Hilda Silverman Memorial with Sandy Tolan

I just got back from a memorial for Hilda Silverman, a Boston-area activist who died a year ago at 69. I knew Hilda as a mainstay of the local Jewish peace community, relentlessly working to change inaccurate perceptions about causes and consequences, determined to challenge even those she worked with to not lose sight of justice. The last significant conversation we had was more than two years ago when we stopped for pizza on our way from a demonstration at Brandeis University, defending Jimmy Carter’s book Palestine: Peace Not Apartheid, to a fund-raiser for ICAHD, the Israeli Committee Against House Demolitions. I might not have made it to the fund-raiser if Hilda hadn’t asked for a ride. It was cold, and I was tired. She seemed tireless, and our conversation, along with theĀ  pizza, warmed me up.

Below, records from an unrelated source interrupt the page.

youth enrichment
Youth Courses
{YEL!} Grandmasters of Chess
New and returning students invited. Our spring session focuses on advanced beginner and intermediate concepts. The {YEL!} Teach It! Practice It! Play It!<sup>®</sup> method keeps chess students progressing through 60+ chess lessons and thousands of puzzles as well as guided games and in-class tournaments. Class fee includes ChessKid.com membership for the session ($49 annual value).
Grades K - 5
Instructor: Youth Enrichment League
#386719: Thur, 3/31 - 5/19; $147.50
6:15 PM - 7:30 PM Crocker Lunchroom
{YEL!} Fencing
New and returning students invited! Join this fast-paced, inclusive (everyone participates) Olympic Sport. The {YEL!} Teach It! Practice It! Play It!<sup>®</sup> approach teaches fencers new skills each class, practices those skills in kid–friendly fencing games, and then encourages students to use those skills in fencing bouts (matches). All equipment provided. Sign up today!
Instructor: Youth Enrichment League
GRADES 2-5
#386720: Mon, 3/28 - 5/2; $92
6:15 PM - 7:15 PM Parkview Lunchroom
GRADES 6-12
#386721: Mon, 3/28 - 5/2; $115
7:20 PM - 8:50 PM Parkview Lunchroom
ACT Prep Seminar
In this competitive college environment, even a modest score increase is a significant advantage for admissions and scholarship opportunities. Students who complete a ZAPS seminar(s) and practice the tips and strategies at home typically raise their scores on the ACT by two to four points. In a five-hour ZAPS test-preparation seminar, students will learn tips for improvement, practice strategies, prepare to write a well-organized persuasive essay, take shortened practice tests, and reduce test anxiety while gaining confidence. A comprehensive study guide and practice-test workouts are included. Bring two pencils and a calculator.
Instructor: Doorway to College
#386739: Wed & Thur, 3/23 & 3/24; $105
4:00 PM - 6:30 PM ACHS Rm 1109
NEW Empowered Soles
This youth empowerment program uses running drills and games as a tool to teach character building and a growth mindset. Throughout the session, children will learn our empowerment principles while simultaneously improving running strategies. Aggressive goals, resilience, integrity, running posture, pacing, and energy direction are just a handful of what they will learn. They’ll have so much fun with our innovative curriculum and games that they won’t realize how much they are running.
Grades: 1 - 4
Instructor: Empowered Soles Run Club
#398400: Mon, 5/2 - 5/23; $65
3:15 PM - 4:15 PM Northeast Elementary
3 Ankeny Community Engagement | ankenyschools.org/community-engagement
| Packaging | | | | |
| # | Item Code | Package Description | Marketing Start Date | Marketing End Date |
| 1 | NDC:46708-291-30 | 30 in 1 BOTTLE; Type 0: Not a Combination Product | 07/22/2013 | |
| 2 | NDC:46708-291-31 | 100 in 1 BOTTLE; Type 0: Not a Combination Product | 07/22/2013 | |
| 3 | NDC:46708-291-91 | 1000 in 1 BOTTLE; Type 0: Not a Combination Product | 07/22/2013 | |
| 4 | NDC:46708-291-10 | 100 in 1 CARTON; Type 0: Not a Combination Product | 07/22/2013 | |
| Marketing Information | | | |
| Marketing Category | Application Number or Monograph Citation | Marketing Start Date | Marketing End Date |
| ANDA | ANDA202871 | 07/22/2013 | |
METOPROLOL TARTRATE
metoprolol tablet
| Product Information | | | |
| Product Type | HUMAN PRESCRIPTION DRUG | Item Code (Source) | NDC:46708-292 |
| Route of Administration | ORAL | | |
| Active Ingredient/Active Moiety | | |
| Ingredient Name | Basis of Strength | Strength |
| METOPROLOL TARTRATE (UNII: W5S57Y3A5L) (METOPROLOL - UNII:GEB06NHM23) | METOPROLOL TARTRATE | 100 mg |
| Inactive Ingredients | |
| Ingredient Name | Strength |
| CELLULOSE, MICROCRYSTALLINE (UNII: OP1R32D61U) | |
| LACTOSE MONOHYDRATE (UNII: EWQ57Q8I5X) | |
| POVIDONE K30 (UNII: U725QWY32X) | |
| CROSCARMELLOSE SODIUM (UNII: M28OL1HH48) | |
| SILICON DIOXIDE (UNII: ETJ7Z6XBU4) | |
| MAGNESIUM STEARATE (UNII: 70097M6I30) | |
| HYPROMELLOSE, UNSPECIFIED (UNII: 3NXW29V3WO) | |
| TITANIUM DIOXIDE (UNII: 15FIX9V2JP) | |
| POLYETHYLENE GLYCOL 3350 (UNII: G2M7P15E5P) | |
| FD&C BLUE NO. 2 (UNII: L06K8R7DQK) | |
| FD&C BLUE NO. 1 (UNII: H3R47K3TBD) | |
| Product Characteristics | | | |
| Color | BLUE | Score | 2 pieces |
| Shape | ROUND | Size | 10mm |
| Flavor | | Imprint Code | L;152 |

A short video at the memorial showed clips of an interview with Hilda talking about trying to reconcile her lifelong identification with the Jewish people’s millennia of suffering and victimhood with her clear understanding that “the price was too high” for displaced Palestinians. The Boston Globe’s obituary included this:

“I am a Jew with a profound consciousness of Jewish victimization through history,” she wrote in a 2002 opinion article for the Philadelphia Inquirer. “But, for me, victim and victimizer, oppressor and oppressed are not mutually exclusive categories.” She denounced some of Israel’s actions toward Palestinians, then stood firm as many Jews labeled such criticism as a betrayal.

Sandy Tolan, the memorial event’s featured speaker, pointed out that Hilda’s empathy for those on both sides and her deep understanding of the conflict’s complexities did not stop her. He related Hilda’s political understanding and efforts to his book, The Lemon Tree, and went on to talk about the dim prospects for a two-state solution, acknowledging that Hilda herself had tired of that particular topic. Tolan ended by advocating a search for something other than a one-state/two-state choice, whether dual state or binational or confederation or something as yet unthought of. He knows, as Hilda knew, that Israeli settlement policy had rendered impossible a viable Palestinian state on what’s left of Palestinian territory. And that Hilda would keep looking for peace with justice.